Changes in TD may be due to a direct effect of temperature on the receptor B protein or an indirect one on its lipid microenvironment. It has been proposed that TD is affected by the physicochemical state of the protein’s lipid surround. Thus alcohols (> C6) and anaesthetic agents, which have been demonstrated to increase the fluidity, decrease TD (Gage & McBurney, 1975; Gage et al. 1978). Alternatively, a change in the temperature sensitivity of acetylcholinesterase activity may be responsible for the change in TD seen with temperature acclimation.

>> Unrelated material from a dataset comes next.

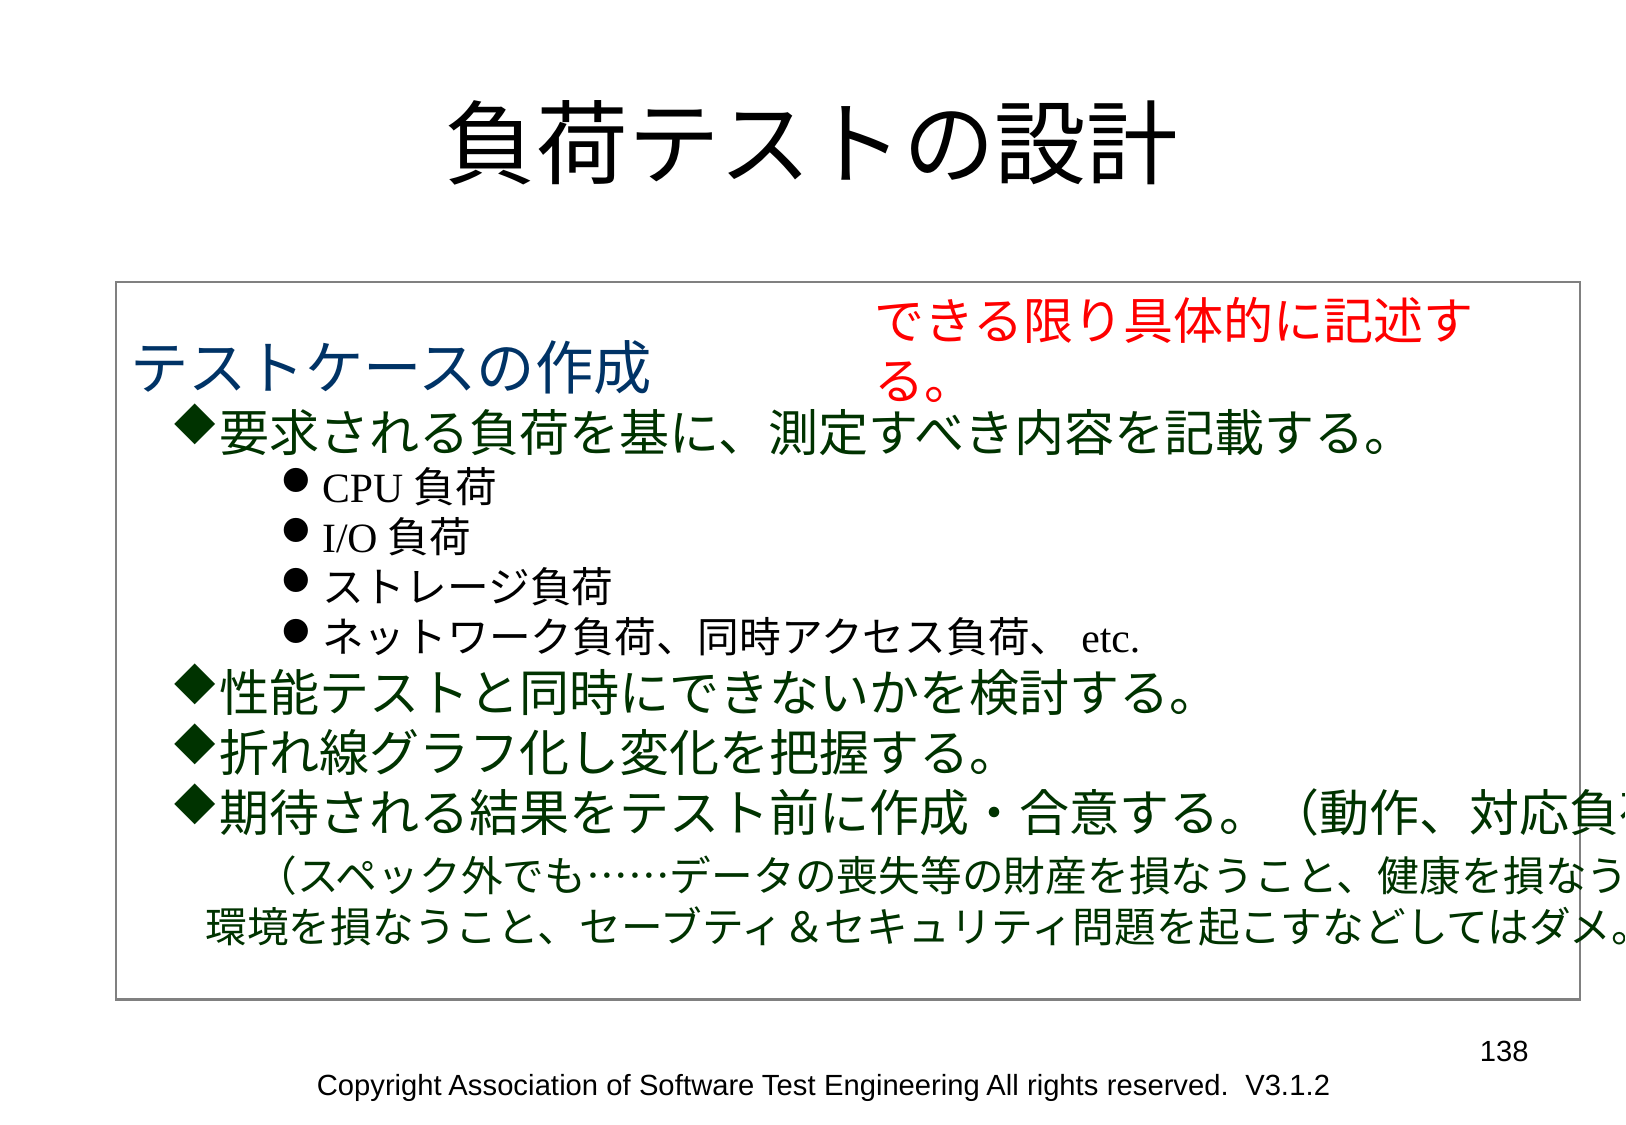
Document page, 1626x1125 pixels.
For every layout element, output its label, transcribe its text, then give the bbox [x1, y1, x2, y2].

The range of growth phase, TG, was extensive, extending over a four- to fivefold range at a given test temperature. This behaviour is well documented and is thought to be due to differences in the width and diffusion pathways out of the synaptic cleft (Gage, 1976); the low temperature sensitivity of the process observed in this study being similar to that expected where a physical process such as diffusion is rate-limiting.
The high Ea calculated for TG at low temperatures for warm-acclimated muscle MEPCs indicates that a process other than diffusion is predominant. The presynaptic release function, altered cholinesterase activity or an alteration in the postsynaptic acetylcholine receptor, directly or indirectly mediated by a change in its lipid environment, are possible rate-limiting factors, as discussed by Robertson & Wann (1984).

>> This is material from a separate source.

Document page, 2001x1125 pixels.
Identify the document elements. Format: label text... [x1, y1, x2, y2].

That the growth phase was equally lengthened by neostigmine at low and high temperatures in fish acclimated to both high and low temperatures inclines us to the view that cholinesterase activity does not contribute to the differential temperature sensitivity of miniature currents. Indeed it is likely, as has been demonstrated in other species, that the cholinesterase enzyme also displays thermal adaptation (Hochachka, 1974), leading us to the view that some other mechanism is involved.
The physicochemical state of neuronal membrane lipid in teleosts has been demonstrated to change with thermal adaptation (Cossins, 1977). Thus, as predicted from homeoviscous theory, membranes from cold-acclimated goldfish were more fluid and had a decreased proportion of saturated fatty acids than those from warm-acclimated goldfish. This correlation was further extended between warm-acclimated fish and rats. Changes in fluorescence polarization consistent with partial homeoviscous adaptation have been demonstrated for synaptosome and myelin fractions from carp thermally acclimated under identical conditions to those used in the present study (A. A. Harper, P. W. Watt, N. A. Hancock & A. G. Macdonald, unpublished observations).
The results from this study indicate that the neuromuscular junction appears to show an alteration in function in response to thermal acclimation. The differential temperature sensitivity of the growth phase of MEPCs in muscles from warm-acclimated and cold-acclimated fish indicates that the dominant effect of temperature is likely to be presynaptic. Further studies of presynaptic functioning, e.g. miniature end-plate potential frequency and postsynaptic sensitivity to exogenously applied acetylcholine, are thus likely to prove of interest. The duration of the action potential invading the presynaptic terminal will change with temperature.
The extent to which the functionally important evoked end-plate potential displays Enermal acclimation requires direct study.
ACKNOWLEDGEMENTS
This work was supported by the University of Dundee. We thank Professor M. J. Rennie for his encouragement and support.